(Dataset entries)
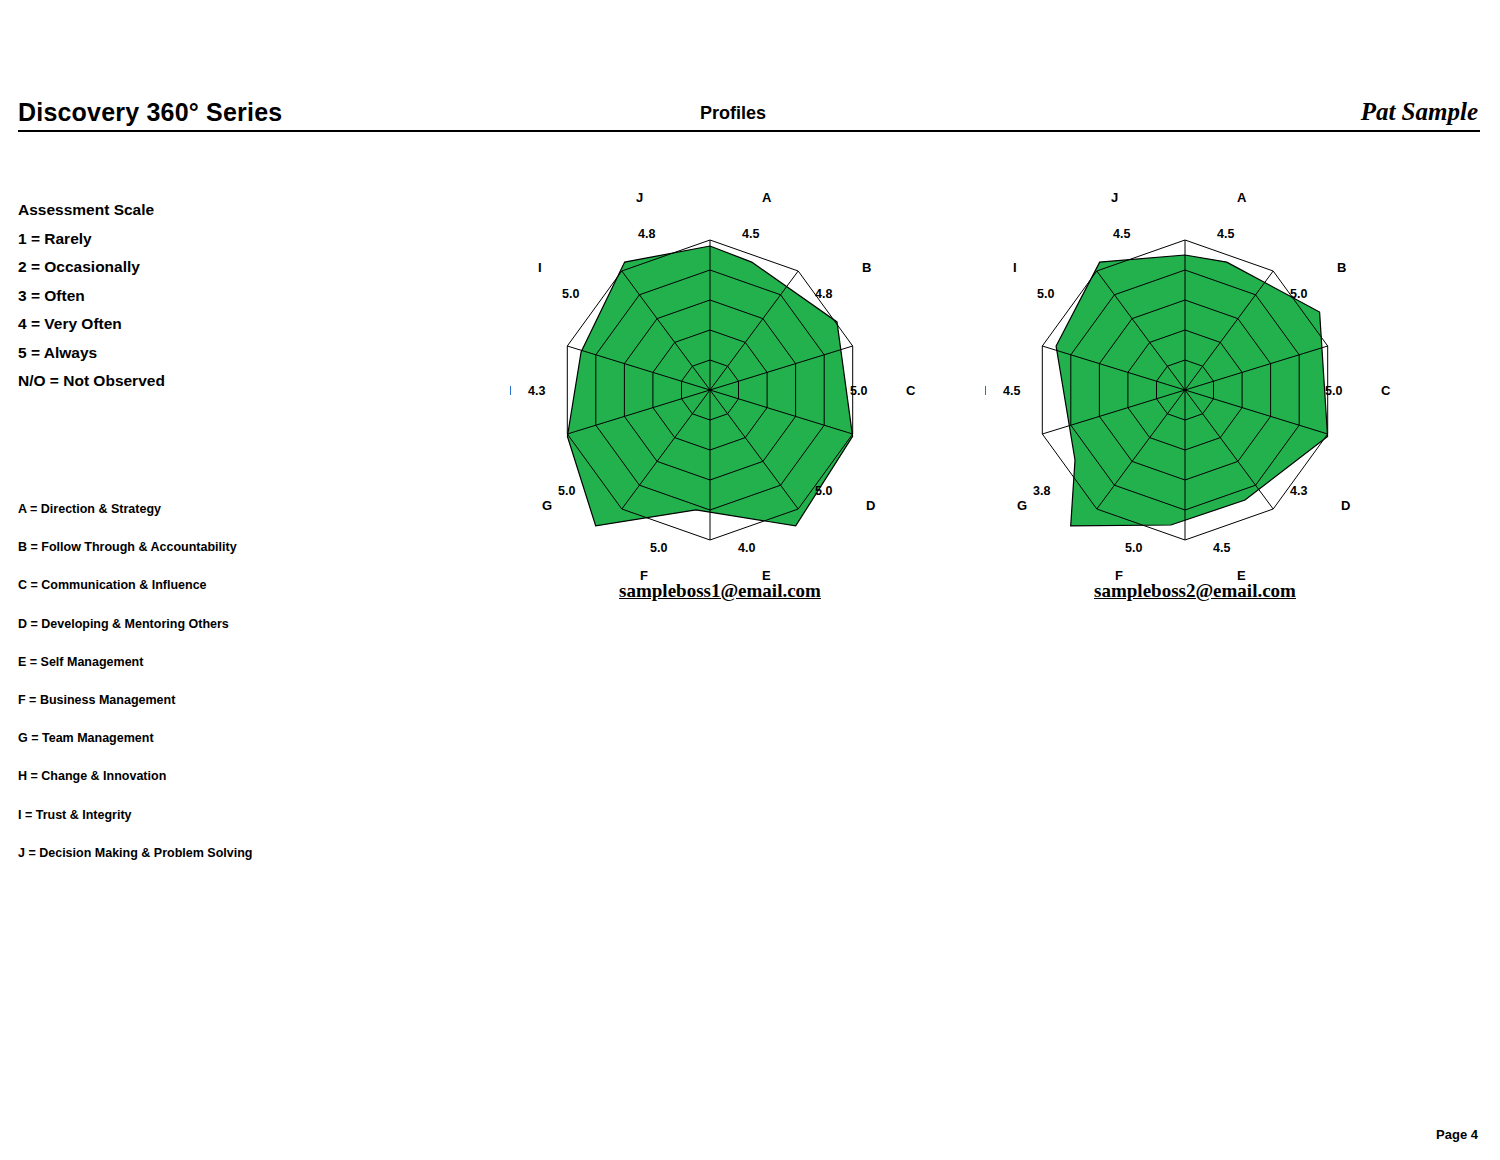Discovery 360° Series
Profiles
Pat Sample
Assessment Scale
1 = Rarely
2 = Occasionally
3 = Often
4 = Very Often
5 = Always
N/O = Not Observed
A = Direction & Strategy
B = Follow Through & Accountability
C = Communication & Influence
D = Developing & Mentoring Others
E = Self Management
F = Business Management
G = Team Management
H = Change & Innovation
I = Trust & Integrity
J = Decision Making & Problem Solving
A B C D E F G H I J 4.5 4.8 5.0 5.0 4.0 5.0 5.0 4.3 5.0 4.8
sampleboss1@email.com
A B C D E F G H I J 4.5 5.0 5.0 4.3 4.5 5.0 3.8 4.5 5.0 4.5
sampleboss2@email.com
Page 4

● Problem requirements: Could you return exactly the stretch of the data above that starts at the line with "A = Direction & Strategy" and ends at the line with "J = Decision Making & Problem Solving", both lines included?

● Written reply:
A = Direction & Strategy
B = Follow Through & Accountability
C = Communication & Influence
D = Developing & Mentoring Others
E = Self Management
F = Business Management
G = Team Management
H = Change & Innovation
I = Trust & Integrity
J = Decision Making & Problem Solving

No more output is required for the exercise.